Sparte nicht mit Beschimpfungen: Polens Premier Mateusz Morawiecki. Foto: AFP/Ronald Wittek

Der Auftritt des polnischen Premiers im EU-Parlament offenbartdie Gräben zwischen Ost und West. Beide Seiten sollten miteinander reden, fordert Ulrich Krökel.

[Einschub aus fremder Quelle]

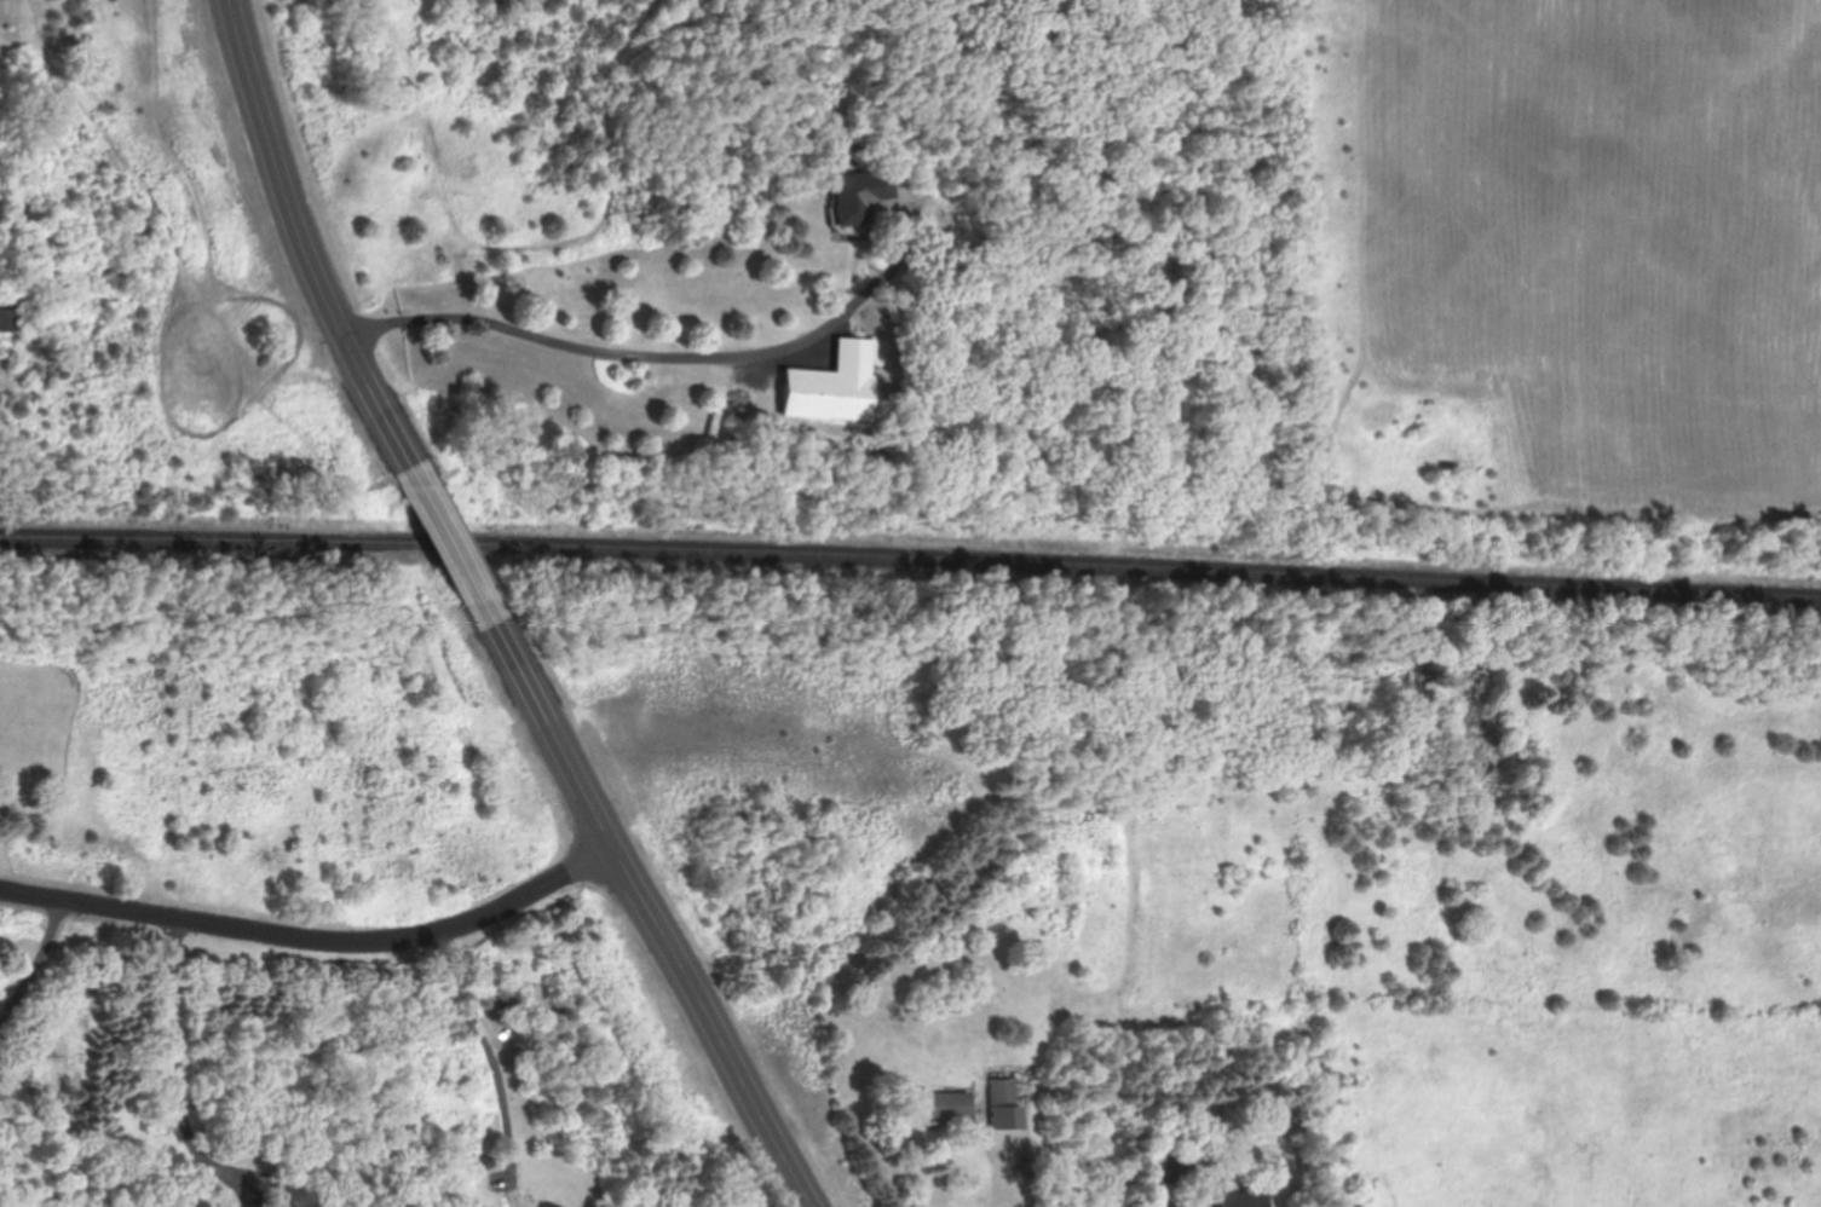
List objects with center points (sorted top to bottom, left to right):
building: (857, 196)
road: (310, 250)
building: (11, 320)
road: (663, 359)
building: (829, 386)
road: (456, 551)
railway: (910, 556)
road: (654, 909)
road: (319, 945)
road: (34, 979)
road: (176, 1051)
road: (498, 1064)
building: (1005, 1093)
building: (944, 1105)
road: (1002, 1168)
building: (1241, 1200)
building: (545, 1205)

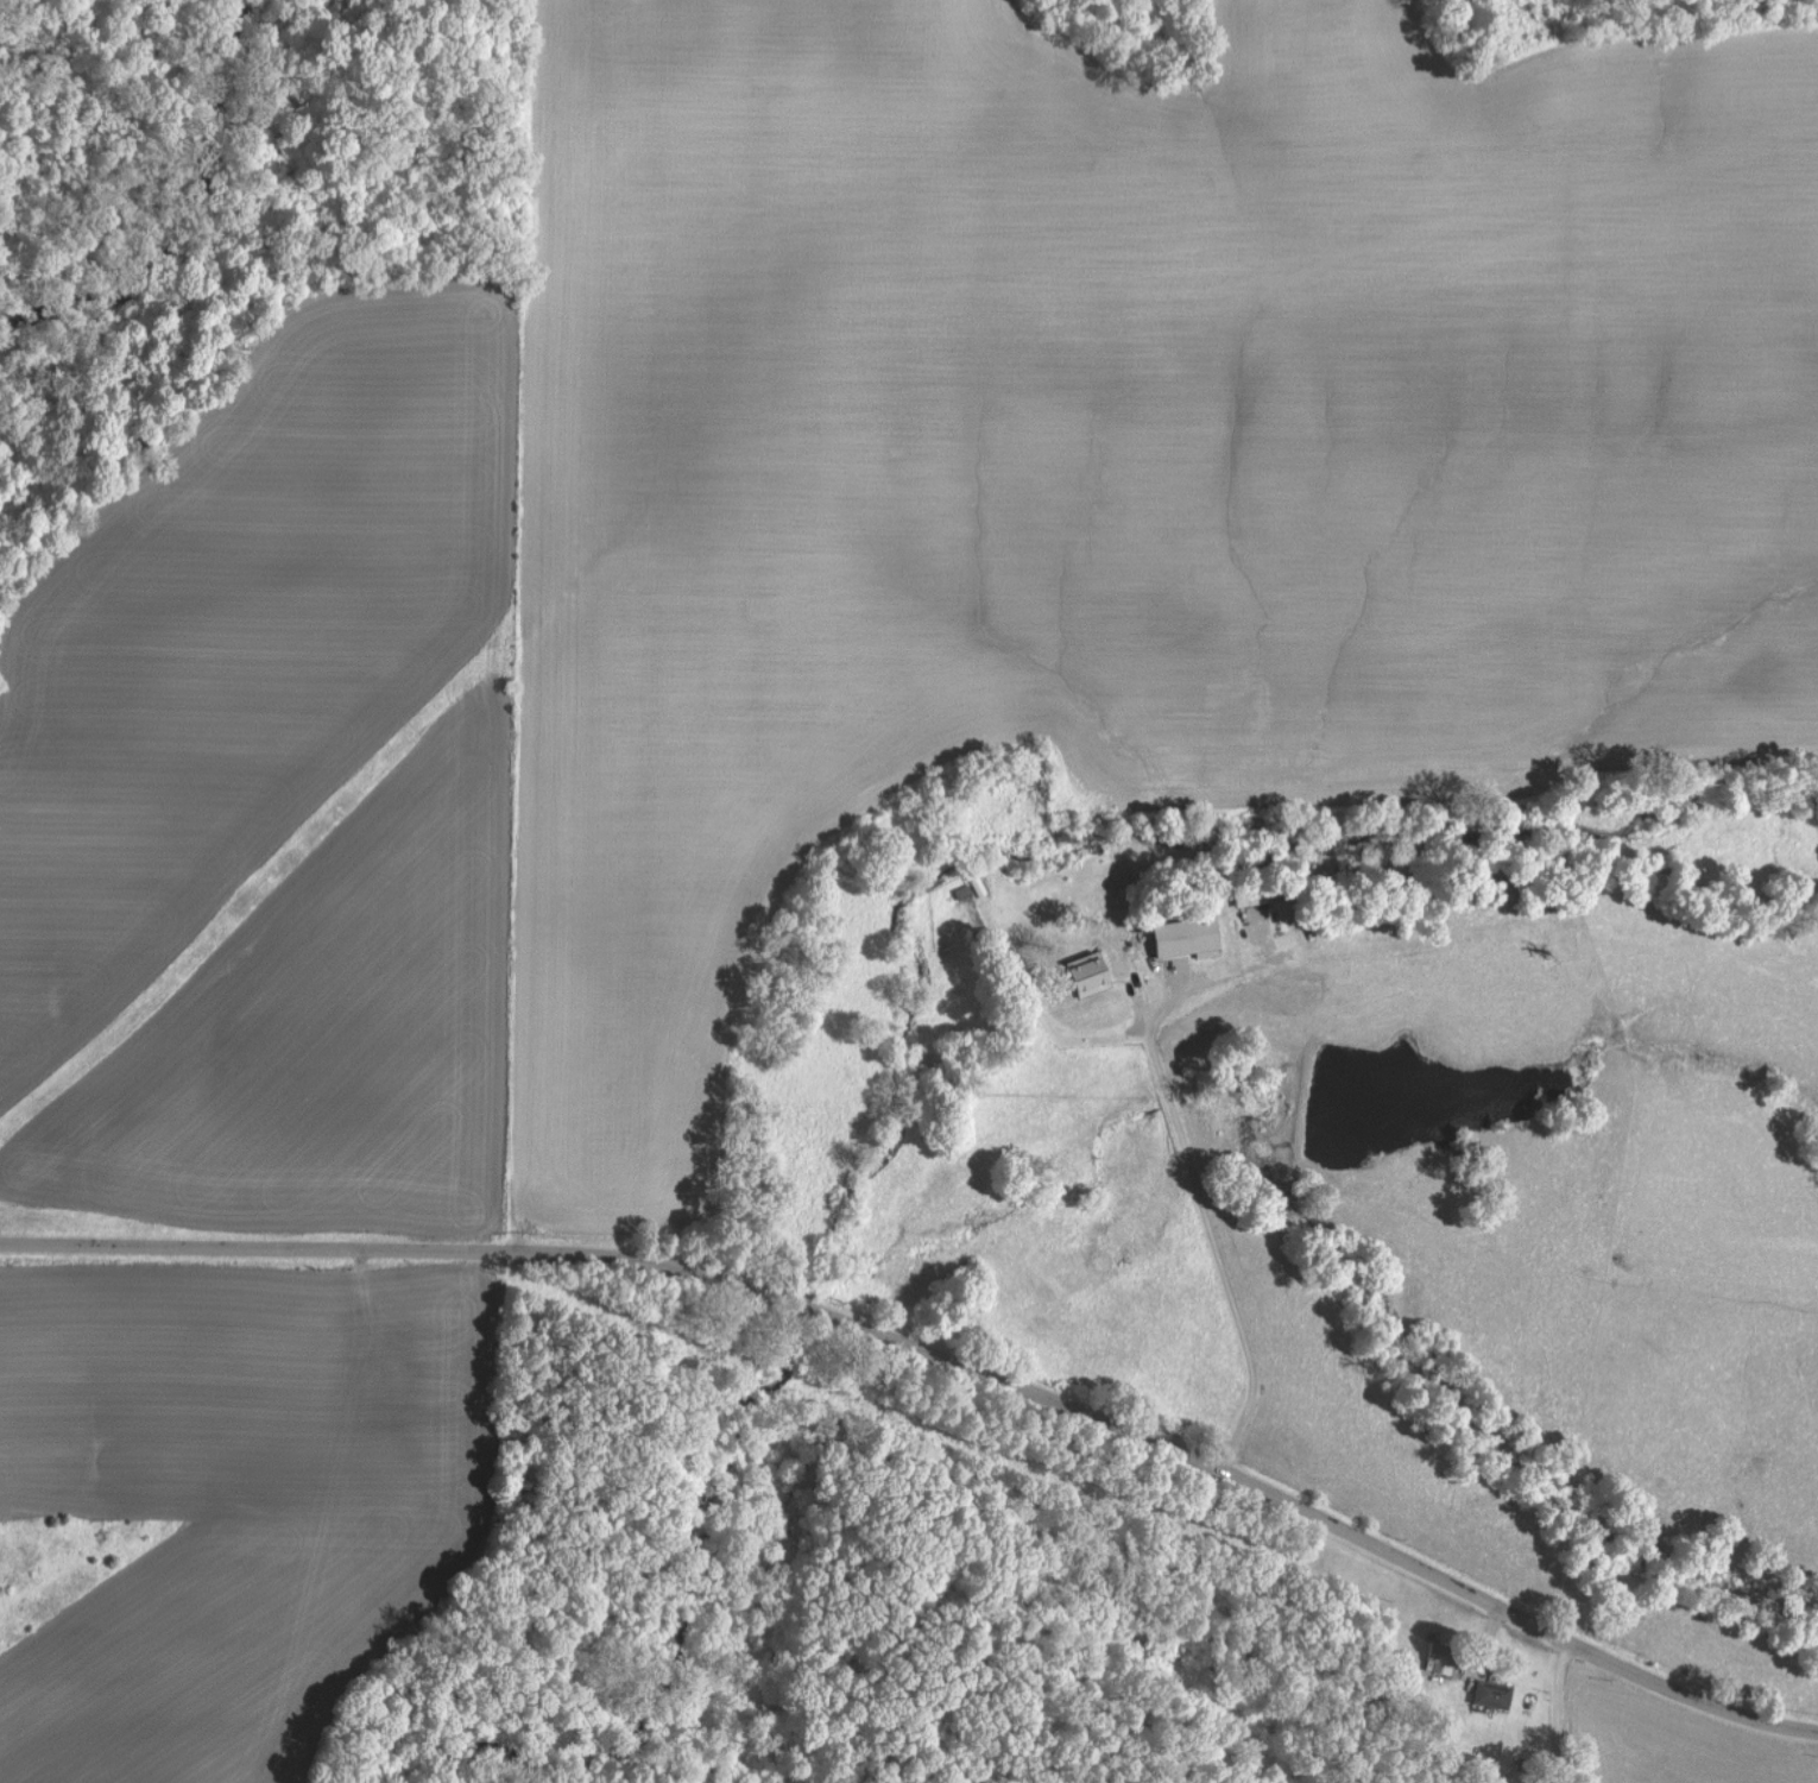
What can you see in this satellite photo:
building: (1192, 938)
building: (1098, 974)
road: (1206, 1252)
road: (939, 1356)
building: (1497, 1693)
road: (1557, 1711)

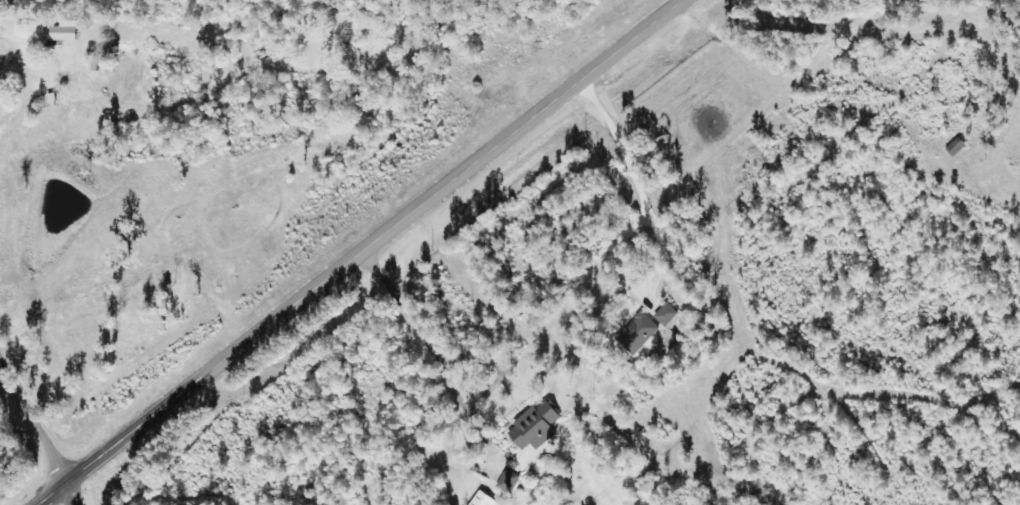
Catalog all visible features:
building: (952, 146)
road: (355, 252)
building: (660, 317)
building: (636, 332)
road: (32, 421)
building: (532, 426)
road: (71, 492)

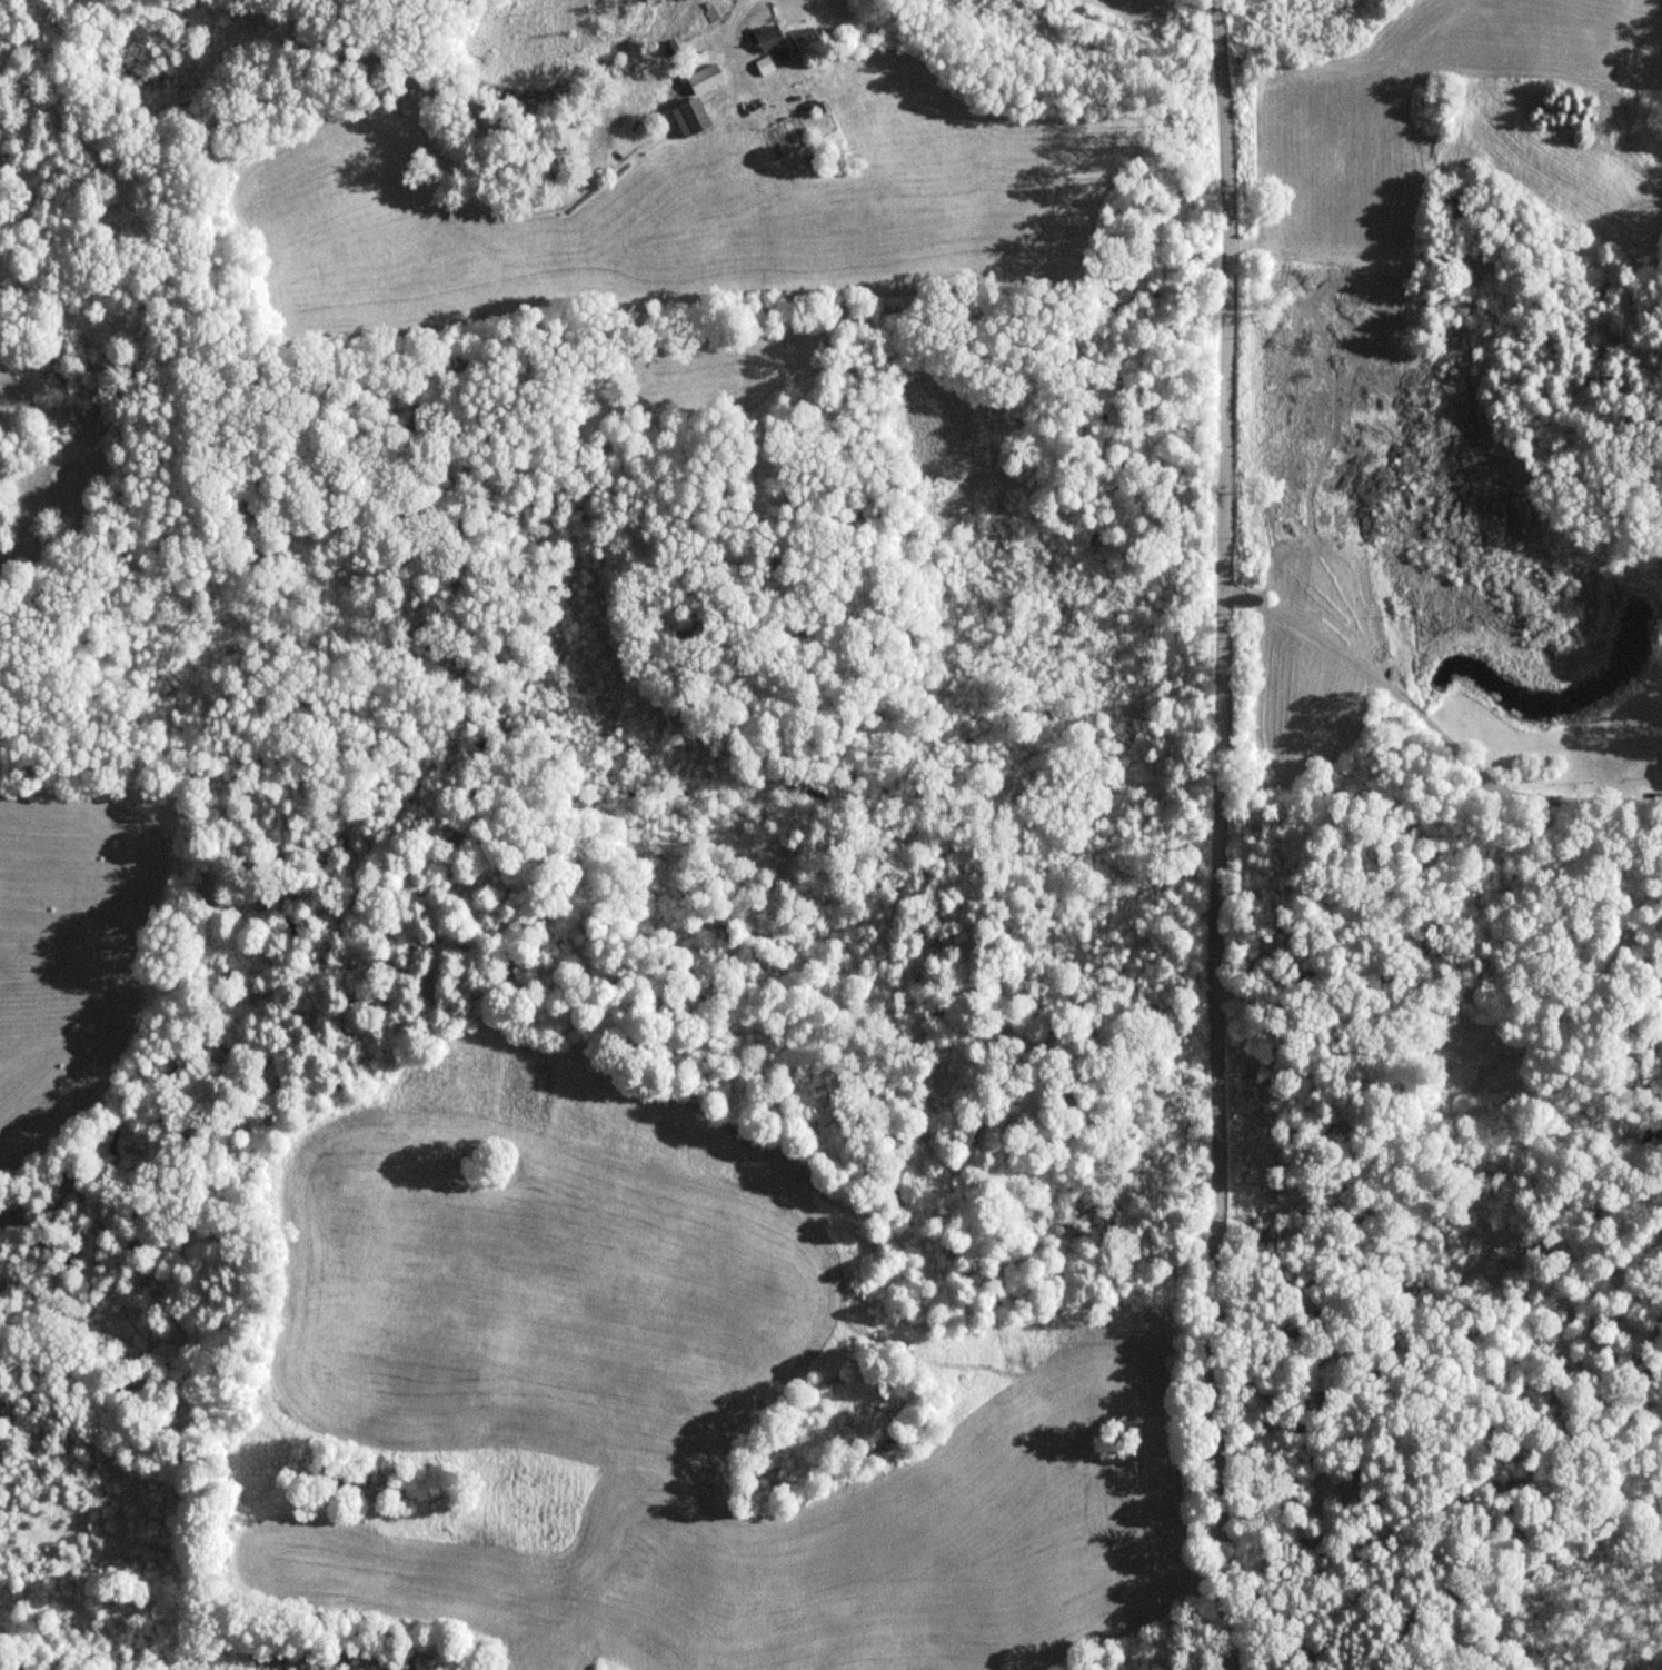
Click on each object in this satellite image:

Straßburg - Im Theater gibt es das Stilmittel des Beiseitesprechens. Eine Figur steht einer anderen gegenüber, wendet sich mit ihrer Botschaft aber ans Publikum. Ein ähnliches Verfahren wählte Polens Premier Mateusz Morawiecki im EU-Parlament. Vor ihm saßen Abgeordnete aus 27 Mitgliedstaaten. Morawieckis jedoch adressierte seine Rede an das Publikum in der Heimat. Vor allem bei den Beschimpfungen der EU-Institutionen. Von Erpressung sprach Morawiecki und von Attacken auf die nationale Souveränität. Die Parlamentarier dagegen warfen der rechtsnationalen PiS-Regierung in Warschau Frontalangriffe auf den Rechtsstaat vor.

Doch den Austritt Polens aus der EU will derzeit niemand, auch die PiS nicht. Denn ohne Geld aus Brüssel, ohne Binnenmarkt und die europäische Solidarität im Ringen mit Russland wäre Polen womöglich doch verloren. Die EU-Kommission sitzt deshalb am längeren Hebel. Doch langfristig hilft es nicht, wenn Mitgliedsländer nur wegen der ökonomischen Vorteile in der EU bleiben. Deshalb ist es höchste Zeit für einen echten Ost-West-Dialog in der EU – aber ohne die oft schwer erträgliche Arroganz des Westens gegenüber dem Osten.